In this way, we develop a predictive multiscale approach to the theory of ILs at electrified interfaces. Atomistic density functional theory calculations parametrize MD simulations, MD simulations yield an integral formulation for molecular repulsion in our thermodynamically consistent transport theory, and our theory can be expanded to give the phenomenological BSK theory.

The expanded continuum approach allows us to perform analytical asymptotic analysis which creates deeper insights into the parameter dependence of the EDL structure as we demonstrate for the example of binary ILs. First, we have neglected molecular repulsion. We can analytically describe both limits: the dilute Debye limit, where charge density is exponentially decaying, and the concentrated crowding limit, where charge is saturated due to steric effects. Second, we have taken into account molecular repulsion. We discuss the structure of the EDL dependence on energy scales for thermal motion, molecular repulsion, and electric Coulomb forces and find three different phases. For small interactions, we recover the dilute Debye limit. For intermediate interactions, a multilayer structure of ions emerges which is washed out over several atom layers. For very large interactions, the analysis predicts the long-ranged, nondecaying crystalline order of the EDL. In simulations of our full theory, we eventually observe charge ordering of quasi-crystalline multilayers in this case.

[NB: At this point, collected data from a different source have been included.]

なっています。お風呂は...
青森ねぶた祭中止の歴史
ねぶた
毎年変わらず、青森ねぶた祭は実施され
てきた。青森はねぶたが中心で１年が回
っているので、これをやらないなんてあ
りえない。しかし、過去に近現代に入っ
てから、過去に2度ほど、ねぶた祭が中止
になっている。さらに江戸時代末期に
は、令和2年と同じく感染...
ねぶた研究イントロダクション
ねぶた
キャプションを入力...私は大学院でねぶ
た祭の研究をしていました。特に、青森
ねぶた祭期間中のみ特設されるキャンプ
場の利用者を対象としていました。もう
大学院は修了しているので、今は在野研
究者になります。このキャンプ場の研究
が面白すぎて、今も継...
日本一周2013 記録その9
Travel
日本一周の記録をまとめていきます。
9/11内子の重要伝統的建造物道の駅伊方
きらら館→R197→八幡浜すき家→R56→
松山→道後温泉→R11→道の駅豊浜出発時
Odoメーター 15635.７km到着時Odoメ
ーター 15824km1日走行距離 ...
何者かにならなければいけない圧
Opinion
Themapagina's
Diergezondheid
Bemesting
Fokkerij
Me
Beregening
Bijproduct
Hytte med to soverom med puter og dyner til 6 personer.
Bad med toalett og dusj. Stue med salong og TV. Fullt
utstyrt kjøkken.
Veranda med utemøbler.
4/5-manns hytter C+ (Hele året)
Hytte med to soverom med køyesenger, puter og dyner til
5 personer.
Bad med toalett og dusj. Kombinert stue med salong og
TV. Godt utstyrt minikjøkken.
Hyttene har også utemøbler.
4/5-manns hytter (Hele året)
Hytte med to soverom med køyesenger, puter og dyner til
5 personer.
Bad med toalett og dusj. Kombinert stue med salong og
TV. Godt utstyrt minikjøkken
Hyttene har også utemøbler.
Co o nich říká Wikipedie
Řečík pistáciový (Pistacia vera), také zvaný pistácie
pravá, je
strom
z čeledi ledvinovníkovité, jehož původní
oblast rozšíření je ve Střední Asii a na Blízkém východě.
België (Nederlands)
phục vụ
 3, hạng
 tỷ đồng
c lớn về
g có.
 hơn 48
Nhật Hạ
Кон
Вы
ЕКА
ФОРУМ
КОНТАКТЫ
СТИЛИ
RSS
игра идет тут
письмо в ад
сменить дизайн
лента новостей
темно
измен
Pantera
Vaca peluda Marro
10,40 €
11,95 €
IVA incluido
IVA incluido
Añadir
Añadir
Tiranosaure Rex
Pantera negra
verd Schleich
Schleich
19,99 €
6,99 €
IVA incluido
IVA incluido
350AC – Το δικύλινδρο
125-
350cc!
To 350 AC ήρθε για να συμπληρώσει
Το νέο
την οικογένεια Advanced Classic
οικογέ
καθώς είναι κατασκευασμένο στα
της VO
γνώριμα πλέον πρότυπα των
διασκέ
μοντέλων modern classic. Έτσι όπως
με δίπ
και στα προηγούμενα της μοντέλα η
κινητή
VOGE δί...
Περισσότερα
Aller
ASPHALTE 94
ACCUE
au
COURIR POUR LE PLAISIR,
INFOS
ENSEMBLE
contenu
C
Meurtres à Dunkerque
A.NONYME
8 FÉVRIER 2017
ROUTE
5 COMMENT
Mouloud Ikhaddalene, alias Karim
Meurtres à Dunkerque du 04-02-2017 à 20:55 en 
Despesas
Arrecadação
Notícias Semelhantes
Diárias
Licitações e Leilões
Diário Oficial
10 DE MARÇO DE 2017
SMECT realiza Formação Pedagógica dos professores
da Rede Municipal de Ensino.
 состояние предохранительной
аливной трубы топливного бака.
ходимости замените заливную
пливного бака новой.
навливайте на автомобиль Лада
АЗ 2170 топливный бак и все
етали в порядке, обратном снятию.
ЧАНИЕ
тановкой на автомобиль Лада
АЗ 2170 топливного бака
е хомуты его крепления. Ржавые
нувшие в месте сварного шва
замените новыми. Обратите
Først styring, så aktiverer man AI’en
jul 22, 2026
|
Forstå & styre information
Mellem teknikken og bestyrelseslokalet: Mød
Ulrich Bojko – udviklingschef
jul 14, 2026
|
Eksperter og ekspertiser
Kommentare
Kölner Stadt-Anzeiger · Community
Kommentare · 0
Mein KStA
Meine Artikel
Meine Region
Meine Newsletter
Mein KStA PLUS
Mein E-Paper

In summary, we have proposed a thermodynamically consistent description of ILs at electrified interfaces that closes the gap in their multiscale understanding. This makes possible a predictive theoretical approach for tailoring ILs. We prove that the intermolecular forces determine the EDL structure of binary ILs. Future work should be extended to ternary mixtures of ILs and should incorporate the shapes of molecules into the theory.